■ **What needs to be done**:
Whichever lines include the word "Parigi", copy them as they appear in the data.

■ **Change detection data**:
———
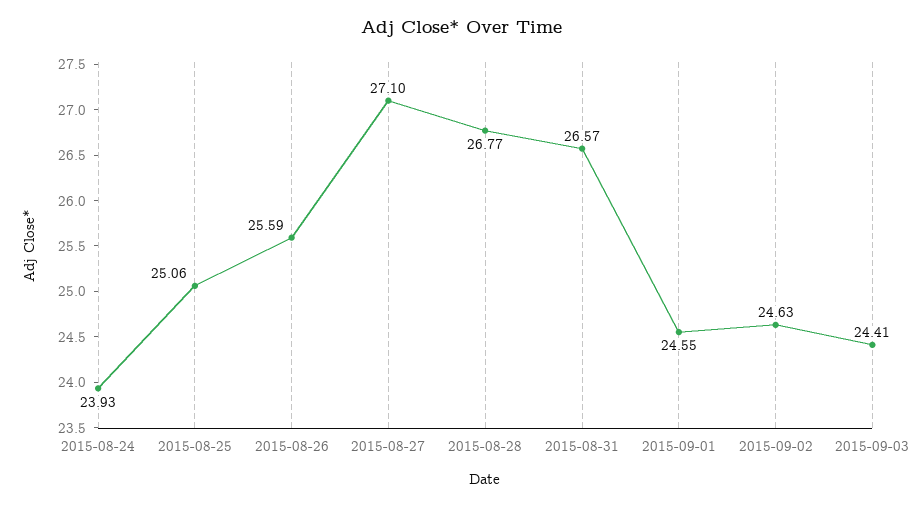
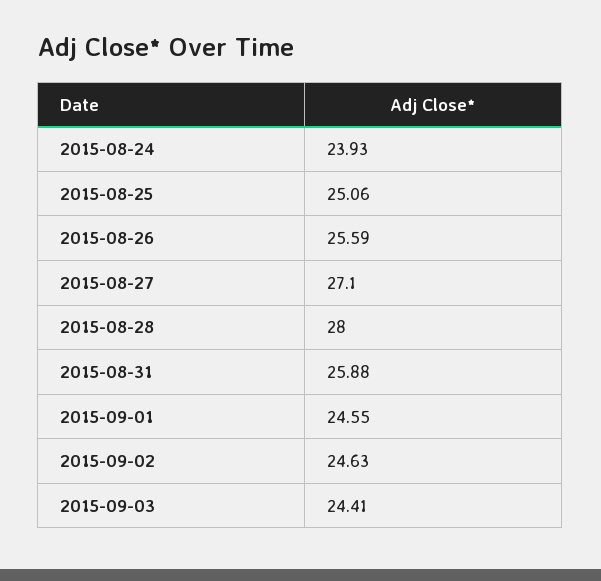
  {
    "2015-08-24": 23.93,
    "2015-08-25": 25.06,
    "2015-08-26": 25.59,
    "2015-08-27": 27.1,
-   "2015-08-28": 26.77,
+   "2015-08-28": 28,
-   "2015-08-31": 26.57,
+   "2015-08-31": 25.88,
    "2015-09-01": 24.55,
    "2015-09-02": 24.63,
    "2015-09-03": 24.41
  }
———
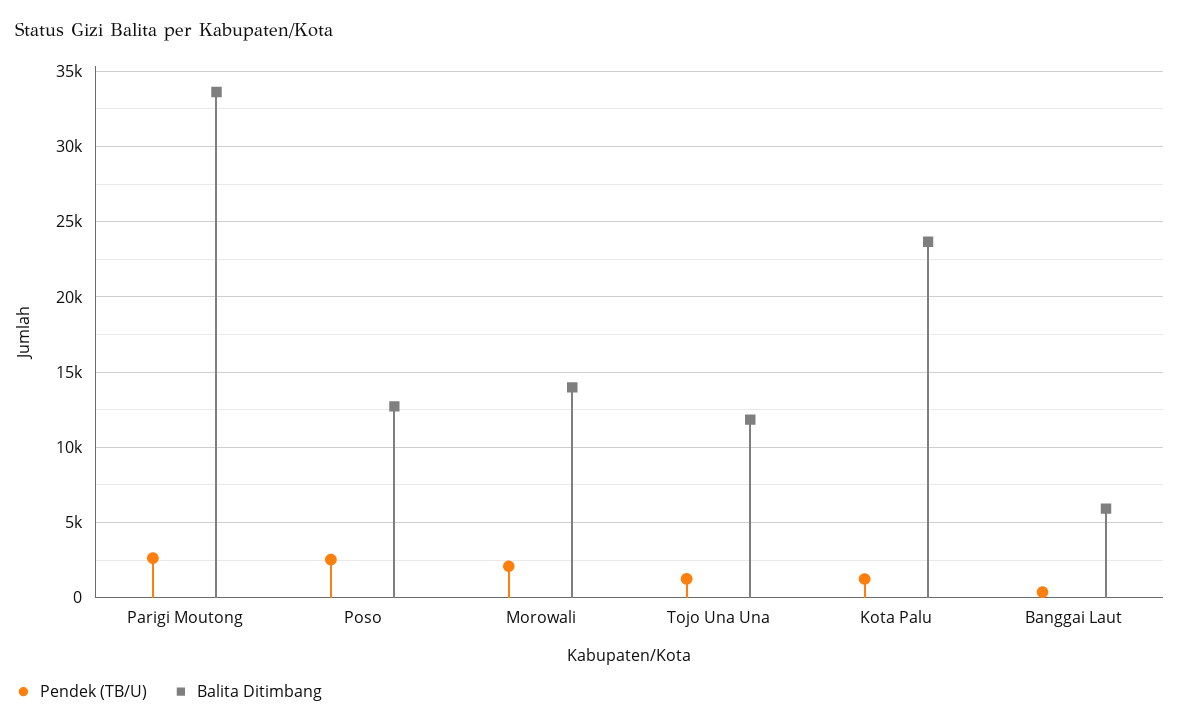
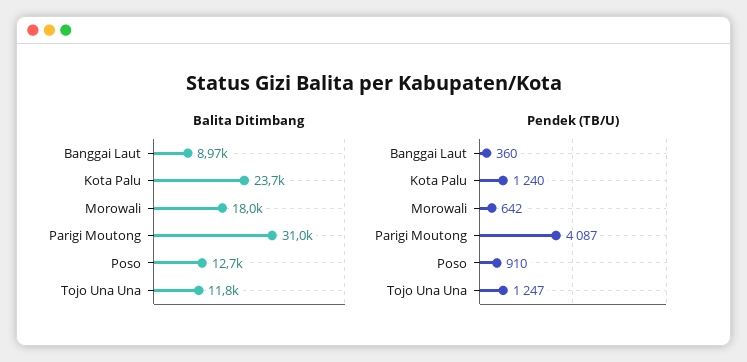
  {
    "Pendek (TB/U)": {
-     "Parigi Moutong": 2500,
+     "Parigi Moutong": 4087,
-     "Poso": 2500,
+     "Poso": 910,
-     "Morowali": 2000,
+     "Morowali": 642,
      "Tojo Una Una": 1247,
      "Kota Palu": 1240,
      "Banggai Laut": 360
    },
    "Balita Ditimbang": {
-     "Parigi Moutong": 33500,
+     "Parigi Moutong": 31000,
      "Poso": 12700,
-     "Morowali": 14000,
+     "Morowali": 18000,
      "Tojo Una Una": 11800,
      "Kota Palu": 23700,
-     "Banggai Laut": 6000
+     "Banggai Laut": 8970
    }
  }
———
■ **Answer area**:
-     "Parigi Moutong": 2500,
+     "Parigi Moutong": 4087,
-     "Parigi Moutong": 33500,
+     "Parigi Moutong": 31000,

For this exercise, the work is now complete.